As ever, my bathroom reading proved interesting again this week. An article in Management Today caught my attention. Entitled ‘The Indispensability Trap – Why being too good at your current job is a risk’, the following quote started me thinking …
“Those who promote you make a leap of faith, a hope that you will adapt to demands.” And whilst that might be true, especially for an external appointment, it got me thinking about the decision process we undertake as to whether someone is ready yet for promotion.
Do we favour those who show clear intention of progressing their career and flying high – volunteering for additional projects and tasks and making themselves more available and more visible? Or, is now the time to re-evaluate the talent pool and consider what we can do to support everyone in the organisation to achieve their full potential, including helping them with self-worth and self-belief?
And, are we doing a great disfavor to those that we see as being instrumental to the current success and continued sustainability of the business? The very things that make them indispensable could be why it’s risky for them to move into another role – but at the same time it could also be an underlying strength that makes them perfect for the next role. Remembering that since others will follow their behaviours, their ethos will be followed by others in their team. With the right support, what is an asset in a current role – but a potential risk in a new role or a promotion – could become a significant strength that adds to the resilience and sustainability of an business.
And if, as I have said in recent blogs, we can no longer do business in the way that we have been doing, then at a grass roots level, the support we give the people in the business and how we then promote them or even encourage them to move into different roles, by dint must also change.
Are all of those who seek to move onwards and upwards within a business really the best in the organisation and the ones that will take the business forward? Do they always display behaviours of the values of the business, in so doing? And, do they take the people in their team with them or is it more every man and woman for them-self?
The article in Management Today, aimed at those already in a management role, indicated that business leaders often don’t promote people because they are too indispensable in the role they perform. Therefore it’s entirely possible that, at times, we have selfishly overlooked someone because they are too good at their job – perhaps, what we should be doing is helping to recognise that. But what about the other people in the team?

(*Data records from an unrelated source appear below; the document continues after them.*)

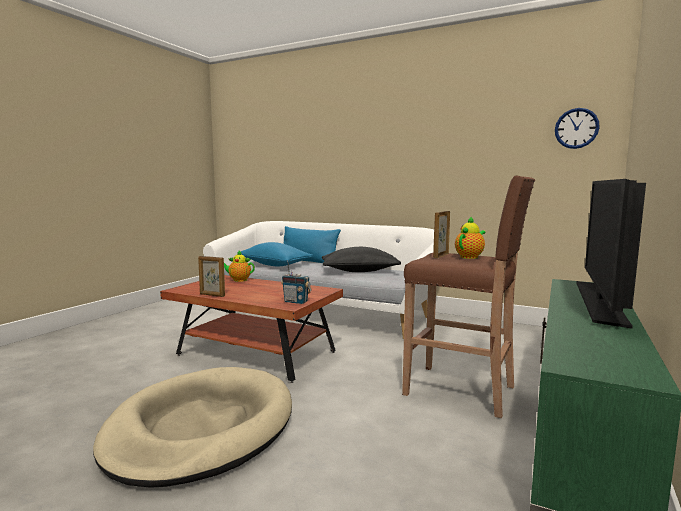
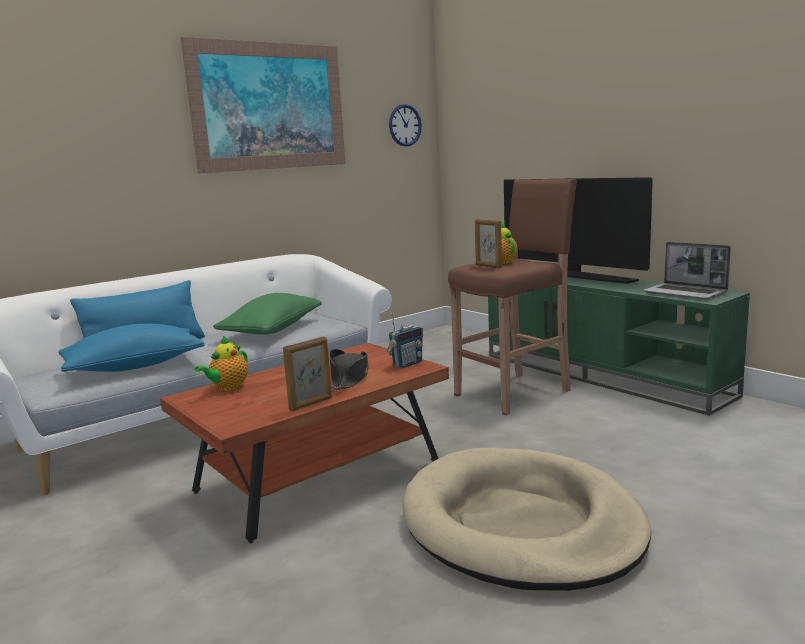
camera: 65 degrees left, 5 degrees up
black pillow [322,247,401,272] -> green pillow [213,293,322,335]
none -> picture [181,37,346,174]
none -> black hat [329,349,369,390]
none -> laptop [643,242,731,300]

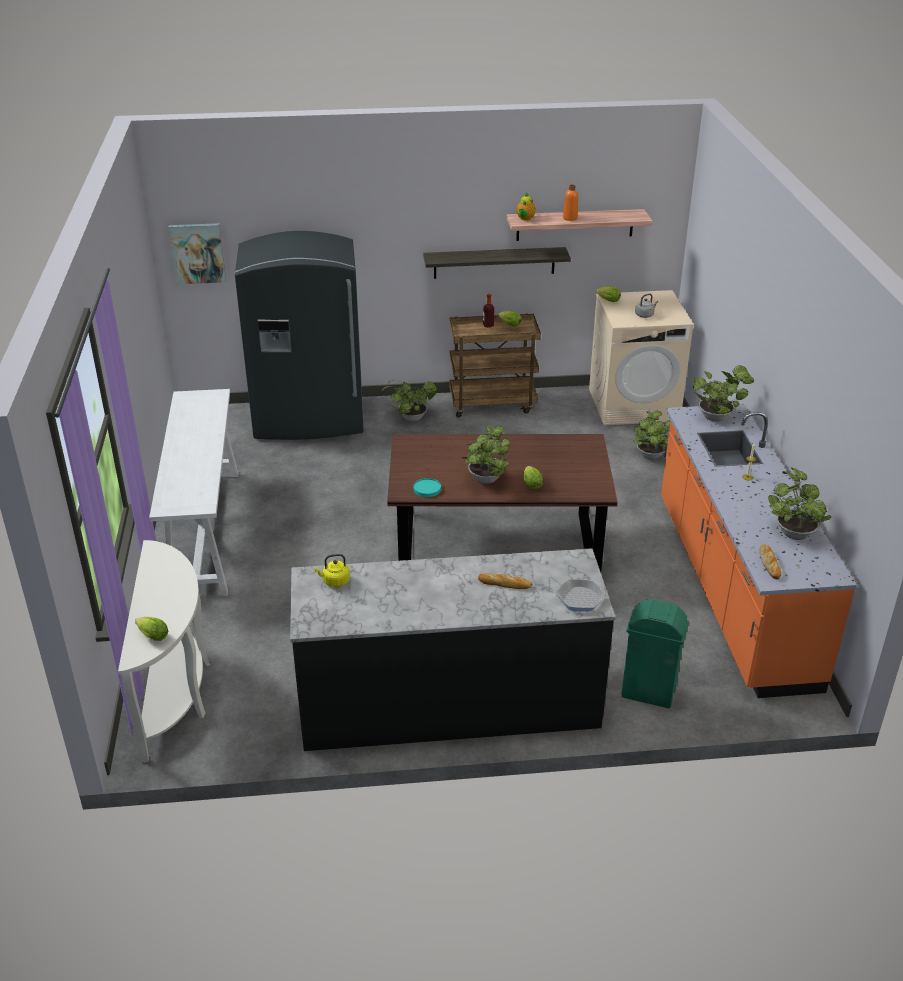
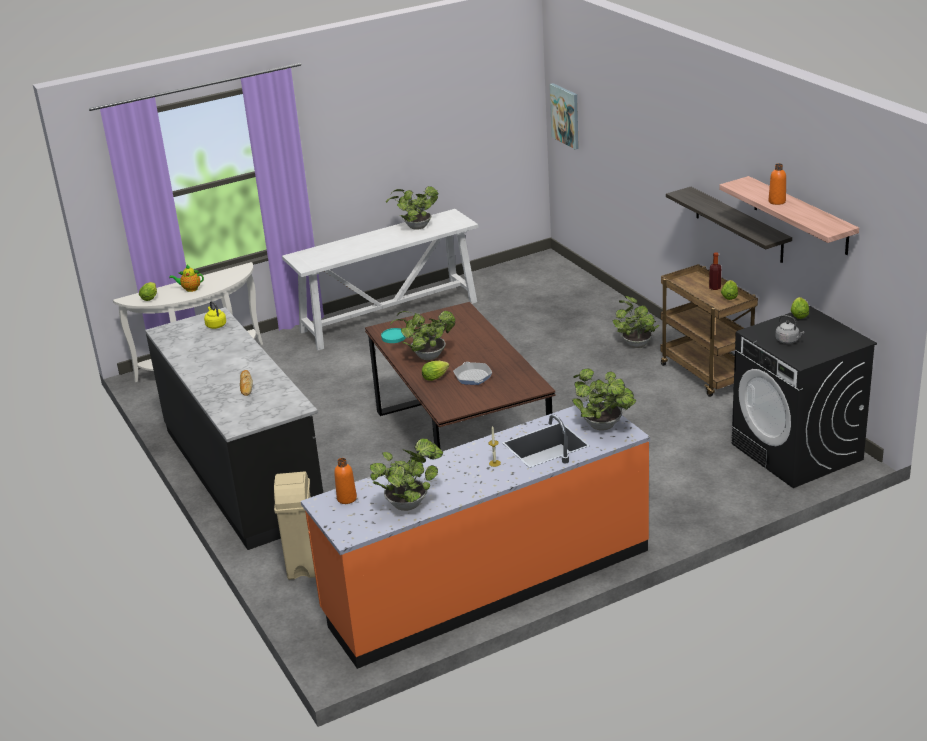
camera: 70 degrees right, 5 degrees down
grey fridge [235,231,364,440] -> none
teapot [517,192,536,221] -> teapot moved to [169,265,204,292]
frying pan [553,579,608,612] -> frying pan moved to [453,362,492,385]
beige washing machine [589,290,693,425] -> black washing machine [732,306,877,488]
green trash can [621,599,689,708] -> beige trash can [274,472,315,580]
potted plant [633,411,671,460] -> potted plant moved to [386,186,438,230]
bread [760,544,781,579] -> orange bottle [334,458,357,504]

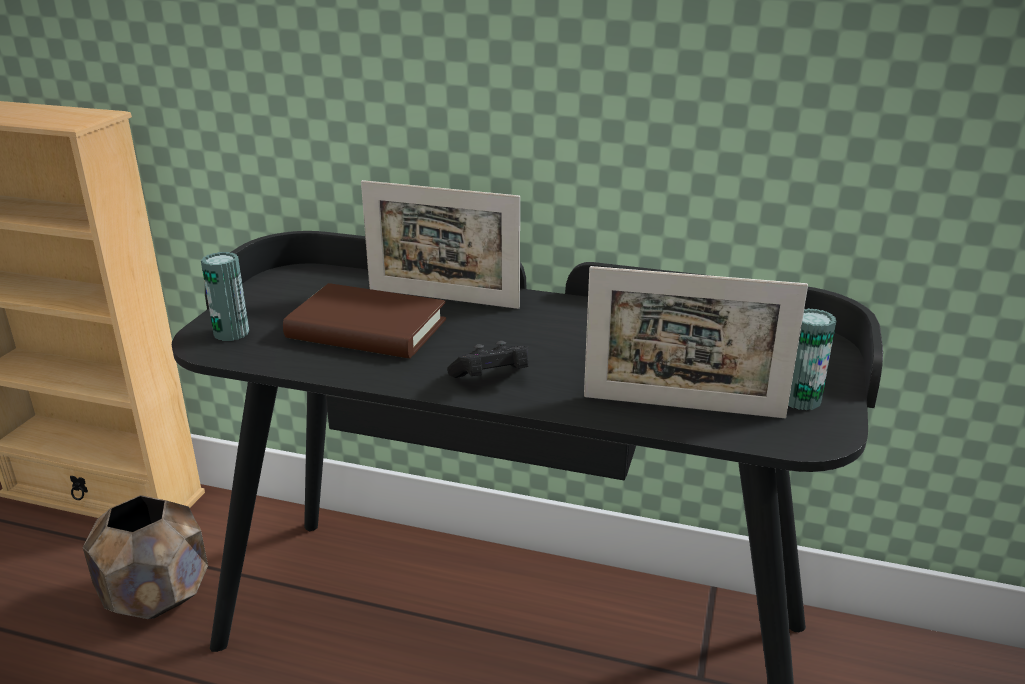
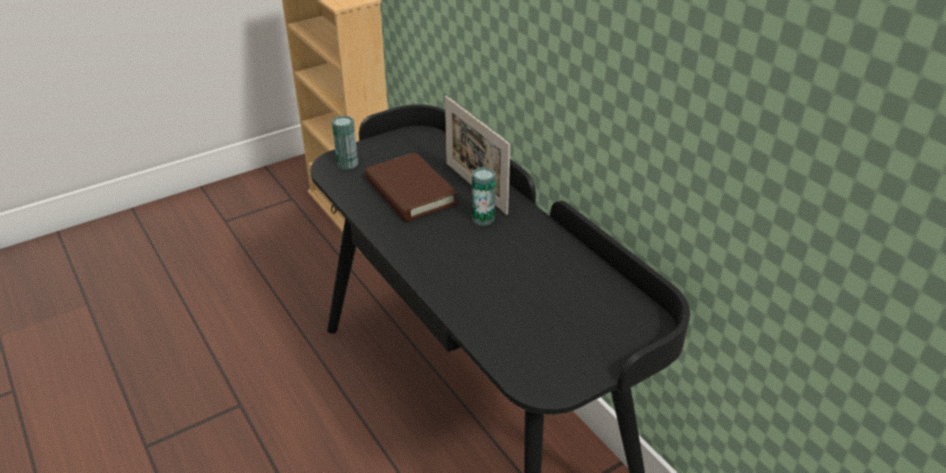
camera: 40 degrees right, 10 degrees up
brown planter [83,495,208,619] -> none
black game controller [447,341,529,378] -> none
picture frame [584,266,808,418] -> none
can [788,308,837,410] -> can moved to [472,167,495,226]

Are those managers doing the same for the others in their team, as they, too, are too good at their job? Does it suit them for those people to continue to do their role at that level because it benefits them, both directly and indirectly? And, in a way, does that promulgate throughout the whole organisation?
Have we forgotten, perhaps on a more subtle, unconscious level, of how supporting, growing and nurturing encourages people to fly? And that it’s our responsibility? Our role in supporting those people in the organisation is no different to the way in which we would support our own children in their growth and development but I wonder if, in many ways, we lose sight of that?
I have always understood the financial reason for having a training agreement with someone – where they will stay with an organisation for a given period of time after completing a professional qualification. But not necessarily agreed with it. After all, there has been a significant benefit to the business in them taking the qualification and the motivation they had, too.
To me it’s about paying it forward – I’ve usually been the one saying, “right, now you have the qualification, where next and what next?” – as there hasn’t always been the opportunity within the business. Maybe its time to change how we think about the benefits of training and what ROI really is to the business as a whole.
There has been much about the stress that people are feeling in work, created by not being able to move on or up, not being stretched enough and not feeling a true contribution is being made, especially amongst Generation Y and, very probably, the slower starters in Generation X. This has been backed up with a report issued by PwC.
The PwC NextGen survey of 44,000 workers, in conjunction with the London Business School and the University of Southern California, reveals Generation Y are more likely to stay in a job if they feel supported and appreciated, are part of a cohesive team, and have greater flexibility over where and how much they work. This contrasts with previous generations, who place greater importance on pay and development opportunities.
So, what’s the difference between supporting and appreciating vs developmental opportunities? In many ways, very subtle, in my opinion, as supporting and appreciating will lead to development and growth, even if not in the more traditional sense.
The survey points to the fact that Generation Y will make up 50% of the workforce by 2020. This has to be balanced with the impact of longer working lives and baby boomers not retiring until 67. Businesses will need to start thinking much more carefully about how they balance an ageing workforce that may start to be less effective with the needs of Generation Y and X.
So, when we say that the way we do business needs to change because the way we do it now doesn’t work, it’s not a quick fix – it’s a long term view – and all aspects are part of that ethos. The changes needed touch every part of a business and every person. So how do you support and nurture the people within the business for the future, even if it’s not a long term future in your business?